THE TASK
Answer these questions from the forum post on voting for the lesser evil:
(a) Who wrote the quoted question at the top, and at what date and time?
(b) Under what condition does the writer say they could morally choose the lesser evil?
(c) What reason does the writer give for having no fear of splitting the vote?

TEXT SEGMENT
+-------+

(September 22, 2020 at 9:21 am)Mister Agenda Wrote: Can you outline the benefits that outweigh the evils of letting the greater evil gain office?
I suppose I could outline benefits of one candidate that is the "more evil". That's not really my point though. My point was that all of the benefits for both "more evil" and "less evil" candidates don't have a net gain that outweighs the evil. If I were to vote for the "less evil" candidate without seeing a net benefit to society, I would be morally culpable in part for any of the evil that the "less evil" one does. I would also have the benefit of "at least I didn't go with the more evil one" which, in my equations don't amount to any point in favor. I could not morally choose the lesser evil unless that were the only choice. Notice I didn't say the only viable choice. Viability in a broken system where individual impact is negligible anyways is moot. It expresses an opinion publicly (as per your civic duty comment), and that opinion I would be held morally responsible for. All boils down to, "If it's true you should vote, then vote for someone/thing that produces the leas amount of cognitive dissonance within you." The lesser of two evils with an overall net loss of benefit to society doesn't sit well with my conscience and therefore creates more cognitive dissonance than other option. I'm not afraid of voting for a less "viable" candidate, because I have 0 fear of splitting the vote because I know my vote doesn't really matter. I also have no desire to stop the "most evil" candidate from winning, because of the same reasons and a broken system.

+-------+

DATA PROVIDED
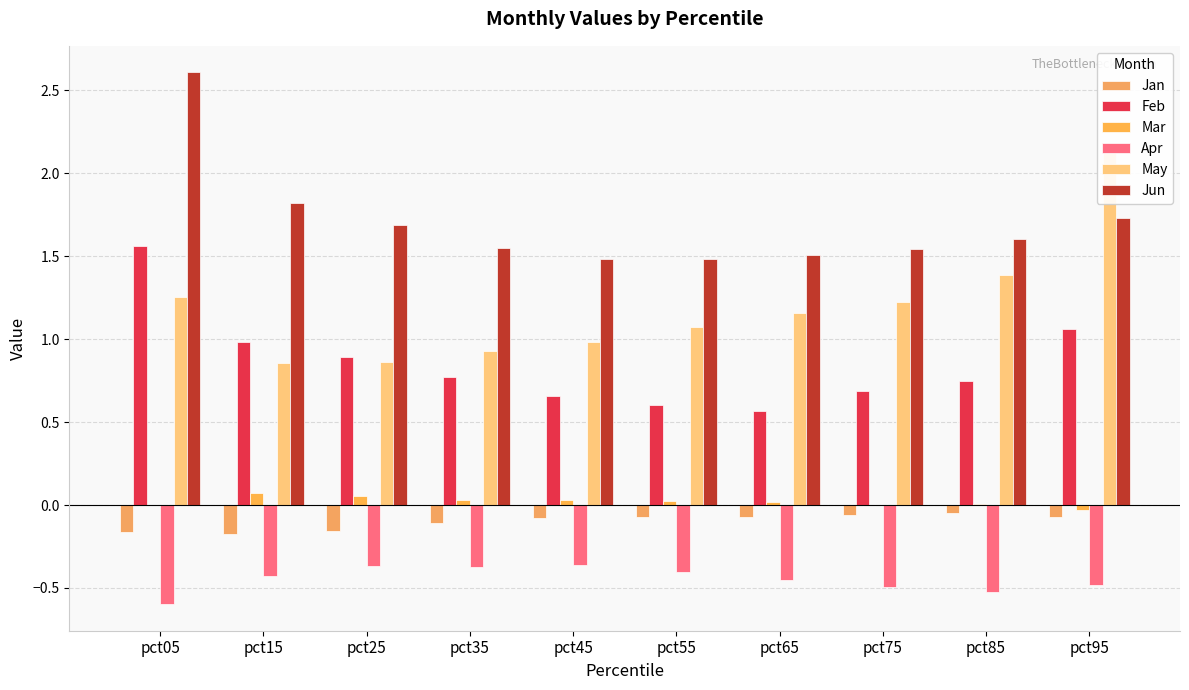

Which category has the lowest value in the Apr series?

pct05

+-------+

SOLUTION TO THIS EXERCISE
(a) Mister Agenda wrote it on September 22, 2020 at 9:21 am.
(b) The writer could choose the lesser evil only if it were the only choice.
(c) The writer knows their vote doesn't really matter.